What you need to do: Please copy each line of the data below without changing a single character.

Data excerpts:
────
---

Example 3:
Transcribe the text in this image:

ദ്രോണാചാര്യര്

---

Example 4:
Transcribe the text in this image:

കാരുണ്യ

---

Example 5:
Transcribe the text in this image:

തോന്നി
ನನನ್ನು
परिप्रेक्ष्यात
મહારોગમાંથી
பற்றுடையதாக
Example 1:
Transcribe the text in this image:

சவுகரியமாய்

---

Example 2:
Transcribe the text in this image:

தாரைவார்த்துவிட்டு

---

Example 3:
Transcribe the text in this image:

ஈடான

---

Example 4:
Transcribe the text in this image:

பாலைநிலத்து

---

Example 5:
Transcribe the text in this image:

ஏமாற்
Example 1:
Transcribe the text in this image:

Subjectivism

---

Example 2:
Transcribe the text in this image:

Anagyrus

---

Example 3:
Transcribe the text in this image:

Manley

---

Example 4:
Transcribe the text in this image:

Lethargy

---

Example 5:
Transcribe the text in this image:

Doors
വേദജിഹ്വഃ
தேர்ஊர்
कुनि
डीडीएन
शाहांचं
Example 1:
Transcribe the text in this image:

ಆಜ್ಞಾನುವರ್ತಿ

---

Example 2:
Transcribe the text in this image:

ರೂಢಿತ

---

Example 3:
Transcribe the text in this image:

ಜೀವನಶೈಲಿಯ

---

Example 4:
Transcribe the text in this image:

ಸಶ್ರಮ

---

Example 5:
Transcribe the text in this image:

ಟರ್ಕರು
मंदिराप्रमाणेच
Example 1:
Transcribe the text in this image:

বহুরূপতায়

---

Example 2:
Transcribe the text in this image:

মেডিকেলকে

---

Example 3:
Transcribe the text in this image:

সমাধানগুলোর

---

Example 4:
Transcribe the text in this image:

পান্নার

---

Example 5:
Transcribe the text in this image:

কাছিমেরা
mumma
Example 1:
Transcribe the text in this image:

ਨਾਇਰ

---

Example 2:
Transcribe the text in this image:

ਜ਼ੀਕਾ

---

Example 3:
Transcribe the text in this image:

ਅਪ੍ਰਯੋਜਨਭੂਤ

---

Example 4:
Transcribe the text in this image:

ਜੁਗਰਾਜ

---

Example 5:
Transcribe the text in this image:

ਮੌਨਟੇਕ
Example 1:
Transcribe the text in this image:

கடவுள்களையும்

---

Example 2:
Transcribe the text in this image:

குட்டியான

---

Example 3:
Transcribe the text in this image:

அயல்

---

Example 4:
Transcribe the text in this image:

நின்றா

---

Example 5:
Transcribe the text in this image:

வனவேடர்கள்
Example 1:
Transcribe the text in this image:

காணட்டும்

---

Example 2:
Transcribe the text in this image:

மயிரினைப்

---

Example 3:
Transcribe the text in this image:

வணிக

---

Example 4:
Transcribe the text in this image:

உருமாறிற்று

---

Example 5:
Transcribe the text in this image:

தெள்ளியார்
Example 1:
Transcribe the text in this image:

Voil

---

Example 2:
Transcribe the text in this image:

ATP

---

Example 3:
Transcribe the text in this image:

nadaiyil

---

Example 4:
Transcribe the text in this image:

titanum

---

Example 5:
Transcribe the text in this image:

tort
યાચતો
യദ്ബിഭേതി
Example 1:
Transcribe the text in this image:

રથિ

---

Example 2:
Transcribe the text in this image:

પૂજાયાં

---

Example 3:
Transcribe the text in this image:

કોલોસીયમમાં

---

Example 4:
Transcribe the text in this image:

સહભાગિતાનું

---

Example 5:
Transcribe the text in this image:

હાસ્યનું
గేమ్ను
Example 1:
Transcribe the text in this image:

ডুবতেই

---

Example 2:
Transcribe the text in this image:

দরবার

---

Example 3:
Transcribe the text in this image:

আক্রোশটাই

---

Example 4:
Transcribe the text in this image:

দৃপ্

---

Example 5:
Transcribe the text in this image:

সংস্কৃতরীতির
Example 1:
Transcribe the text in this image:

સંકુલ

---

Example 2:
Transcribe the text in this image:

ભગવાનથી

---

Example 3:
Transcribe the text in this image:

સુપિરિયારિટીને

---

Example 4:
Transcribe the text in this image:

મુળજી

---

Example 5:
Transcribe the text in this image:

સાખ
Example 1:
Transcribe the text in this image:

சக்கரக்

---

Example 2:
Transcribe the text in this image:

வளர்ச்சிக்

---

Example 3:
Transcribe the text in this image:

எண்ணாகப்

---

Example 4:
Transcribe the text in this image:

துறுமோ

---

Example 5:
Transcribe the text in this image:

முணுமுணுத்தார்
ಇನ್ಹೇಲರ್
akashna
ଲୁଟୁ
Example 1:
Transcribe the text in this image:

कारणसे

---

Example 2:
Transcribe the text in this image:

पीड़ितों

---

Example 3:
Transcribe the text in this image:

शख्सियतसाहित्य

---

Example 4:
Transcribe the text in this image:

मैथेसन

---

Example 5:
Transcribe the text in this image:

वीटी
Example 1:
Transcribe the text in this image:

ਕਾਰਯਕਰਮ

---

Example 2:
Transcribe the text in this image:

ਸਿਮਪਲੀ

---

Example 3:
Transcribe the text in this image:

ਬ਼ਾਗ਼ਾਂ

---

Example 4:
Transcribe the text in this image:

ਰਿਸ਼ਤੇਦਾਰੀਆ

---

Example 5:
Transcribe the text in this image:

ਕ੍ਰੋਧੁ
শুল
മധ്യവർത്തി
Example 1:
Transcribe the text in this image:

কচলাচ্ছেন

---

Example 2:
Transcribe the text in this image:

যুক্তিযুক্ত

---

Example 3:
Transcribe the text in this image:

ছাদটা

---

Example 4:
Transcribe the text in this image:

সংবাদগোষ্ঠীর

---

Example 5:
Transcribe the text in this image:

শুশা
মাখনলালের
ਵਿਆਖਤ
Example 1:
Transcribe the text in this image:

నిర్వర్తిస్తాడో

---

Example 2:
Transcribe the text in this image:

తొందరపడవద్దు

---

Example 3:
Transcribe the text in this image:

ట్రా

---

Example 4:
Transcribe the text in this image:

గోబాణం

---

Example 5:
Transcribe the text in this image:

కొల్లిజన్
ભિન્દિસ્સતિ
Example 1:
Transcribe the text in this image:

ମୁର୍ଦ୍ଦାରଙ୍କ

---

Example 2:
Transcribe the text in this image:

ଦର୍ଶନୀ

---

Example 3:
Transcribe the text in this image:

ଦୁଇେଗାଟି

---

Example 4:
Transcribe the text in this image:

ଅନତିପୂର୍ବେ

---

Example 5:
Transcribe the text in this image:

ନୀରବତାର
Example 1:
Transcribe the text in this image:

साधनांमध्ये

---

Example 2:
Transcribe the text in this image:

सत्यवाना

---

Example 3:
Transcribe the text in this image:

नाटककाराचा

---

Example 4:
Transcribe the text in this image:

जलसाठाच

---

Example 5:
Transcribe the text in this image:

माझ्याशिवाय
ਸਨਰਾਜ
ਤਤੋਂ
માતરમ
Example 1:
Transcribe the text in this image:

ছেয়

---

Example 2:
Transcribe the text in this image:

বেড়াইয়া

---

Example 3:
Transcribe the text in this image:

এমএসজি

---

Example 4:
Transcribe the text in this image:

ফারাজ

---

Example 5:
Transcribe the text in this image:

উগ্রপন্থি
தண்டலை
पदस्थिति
────
Output for this exercise:
---

Example 3:
Transcribe the text in this image:

ദ്രോണാചാര്യര്

---

Example 4:
Transcribe the text in this image:

കാരുണ്യ

---

Example 5:
Transcribe the text in this image:

തോന്നി
ನನನ್ನು
परिप्रेक्ष्यात
મહારોગમાંથી
பற்றுடையதாக
Example 1:
Transcribe the text in this image:

சவுகரியமாய்

---

Example 2:
Transcribe the text in this image:

தாரைவார்த்துவிட்டு

---

Example 3:
Transcribe the text in this image:

ஈடான

---

Example 4:
Transcribe the text in this image:

பாலைநிலத்து

---

Example 5:
Transcribe the text in this image:

ஏமாற்
Example 1:
Transcribe the text in this image:

Subjectivism

---

Example 2:
Transcribe the text in this image:

Anagyrus

---

Example 3:
Transcribe the text in this image:

Manley

---

Example 4:
Transcribe the text in this image:

Lethargy

---

Example 5:
Transcribe the text in this image:

Doors
വേദജിഹ്വഃ
தேர்ஊர்
कुनि
डीडीएन
शाहांचं
Example 1:
Transcribe the text in this image:

ಆಜ್ಞಾನುವರ್ತಿ

---

Example 2:
Transcribe the text in this image:

ರೂಢಿತ

---

Example 3:
Transcribe the text in this image:

ಜೀವನಶೈಲಿಯ

---

Example 4:
Transcribe the text in this image:

ಸಶ್ರಮ

---

Example 5:
Transcribe the text in this image:

ಟರ್ಕರು
मंदिराप्रमाणेच
Example 1:
Transcribe the text in this image:

বহুরূপতায়

---

Example 2:
Transcribe the text in this image:

মেডিকেলকে

---

Example 3:
Transcribe the text in this image:

সমাধানগুলোর

---

Example 4:
Transcribe the text in this image:

পান্নার

---

Example 5:
Transcribe the text in this image:

কাছিমেরা
mumma
Example 1:
Transcribe the text in this image:

ਨਾਇਰ

---

Example 2:
Transcribe the text in this image:

ਜ਼ੀਕਾ

---

Example 3:
Transcribe the text in this image:

ਅਪ੍ਰਯੋਜਨਭੂਤ

---

Example 4:
Transcribe the text in this image:

ਜੁਗਰਾਜ

---

Example 5:
Transcribe the text in this image:

ਮੌਨਟੇਕ
Example 1:
Transcribe the text in this image:

கடவுள்களையும்

---

Example 2:
Transcribe the text in this image:

குட்டியான

---

Example 3:
Transcribe the text in this image:

அயல்

---

Example 4:
Transcribe the text in this image:

நின்றா

---

Example 5:
Transcribe the text in this image:

வனவேடர்கள்
Example 1:
Transcribe the text in this image:

காணட்டும்

---

Example 2:
Transcribe the text in this image:

மயிரினைப்

---

Example 3:
Transcribe the text in this image:

வணிக

---

Example 4:
Transcribe the text in this image:

உருமாறிற்று

---

Example 5:
Transcribe the text in this image:

தெள்ளியார்
Example 1:
Transcribe the text in this image:

Voil

---

Example 2:
Transcribe the text in this image:

ATP

---

Example 3:
Transcribe the text in this image:

nadaiyil

---

Example 4:
Transcribe the text in this image:

titanum

---

Example 5:
Transcribe the text in this image:

tort
યાચતો
യദ്ബിഭേതി
Example 1:
Transcribe the text in this image:

રથિ

---

Example 2:
Transcribe the text in this image:

પૂજાયાં

---

Example 3:
Transcribe the text in this image:

કોલોસીયમમાં

---

Example 4:
Transcribe the text in this image:

સહભાગિતાનું

---

Example 5:
Transcribe the text in this image:

હાસ્યનું
గేమ్ను
Example 1:
Transcribe the text in this image:

ডুবতেই

---

Example 2:
Transcribe the text in this image:

দরবার

---

Example 3:
Transcribe the text in this image:

আক্রোশটাই

---

Example 4:
Transcribe the text in this image:

দৃপ্

---

Example 5:
Transcribe the text in this image:

সংস্কৃতরীতির
Example 1:
Transcribe the text in this image:

સંકુલ

---

Example 2:
Transcribe the text in this image:

ભગવાનથી

---

Example 3:
Transcribe the text in this image:

સુપિરિયારિટીને

---

Example 4:
Transcribe the text in this image:

મુળજી

---

Example 5:
Transcribe the text in this image:

સાખ
Example 1:
Transcribe the text in this image:

சக்கரக்

---

Example 2:
Transcribe the text in this image:

வளர்ச்சிக்

---

Example 3:
Transcribe the text in this image:

எண்ணாகப்

---

Example 4:
Transcribe the text in this image:

துறுமோ

---

Example 5:
Transcribe the text in this image:

முணுமுணுத்தார்
ಇನ್ಹೇಲರ್
akashna
ଲୁଟୁ
Example 1:
Transcribe the text in this image:

कारणसे

---

Example 2:
Transcribe the text in this image:

पीड़ितों

---

Example 3:
Transcribe the text in this image:

शख्सियतसाहित्य

---

Example 4:
Transcribe the text in this image:

मैथेसन

---

Example 5:
Transcribe the text in this image:

वीटी
Example 1:
Transcribe the text in this image:

ਕਾਰਯਕਰਮ

---

Example 2:
Transcribe the text in this image:

ਸਿਮਪਲੀ

---

Example 3:
Transcribe the text in this image:

ਬ਼ਾਗ਼ਾਂ

---

Example 4:
Transcribe the text in this image:

ਰਿਸ਼ਤੇਦਾਰੀਆ

---

Example 5:
Transcribe the text in this image:

ਕ੍ਰੋਧੁ
শুল
മധ്യവർത്തി
Example 1:
Transcribe the text in this image:

কচলাচ্ছেন

---

Example 2:
Transcribe the text in this image:

যুক্তিযুক্ত

---

Example 3:
Transcribe the text in this image:

ছাদটা

---

Example 4:
Transcribe the text in this image:

সংবাদগোষ্ঠীর

---

Example 5:
Transcribe the text in this image:

শুশা
মাখনলালের
ਵਿਆਖਤ
Example 1:
Transcribe the text in this image:

నిర్వర్తిస్తాడో

---

Example 2:
Transcribe the text in this image:

తొందరపడవద్దు

---

Example 3:
Transcribe the text in this image:

ట్రా

---

Example 4:
Transcribe the text in this image:

గోబాణం

---

Example 5:
Transcribe the text in this image:

కొల్లిజన్
ભિન્દિસ્સતિ
Example 1:
Transcribe the text in this image:

ମୁର୍ଦ୍ଦାରଙ୍କ

---

Example 2:
Transcribe the text in this image:

ଦର୍ଶନୀ

---

Example 3:
Transcribe the text in this image:

ଦୁଇେଗାଟି

---

Example 4:
Transcribe the text in this image:

ଅନତିପୂର୍ବେ

---

Example 5:
Transcribe the text in this image:

ନୀରବତାର
Example 1:
Transcribe the text in this image:

साधनांमध्ये

---

Example 2:
Transcribe the text in this image:

सत्यवाना

---

Example 3:
Transcribe the text in this image:

नाटककाराचा

---

Example 4:
Transcribe the text in this image:

जलसाठाच

---

Example 5:
Transcribe the text in this image:

माझ्याशिवाय
ਸਨਰਾਜ
ਤਤੋਂ
માતરમ
Example 1:
Transcribe the text in this image:

ছেয়

---

Example 2:
Transcribe the text in this image:

বেড়াইয়া

---

Example 3:
Transcribe the text in this image:

এমএসজি

---

Example 4:
Transcribe the text in this image:

ফারাজ

---

Example 5:
Transcribe the text in this image:

উগ্রপন্থি
தண்டலை
पदस्थिति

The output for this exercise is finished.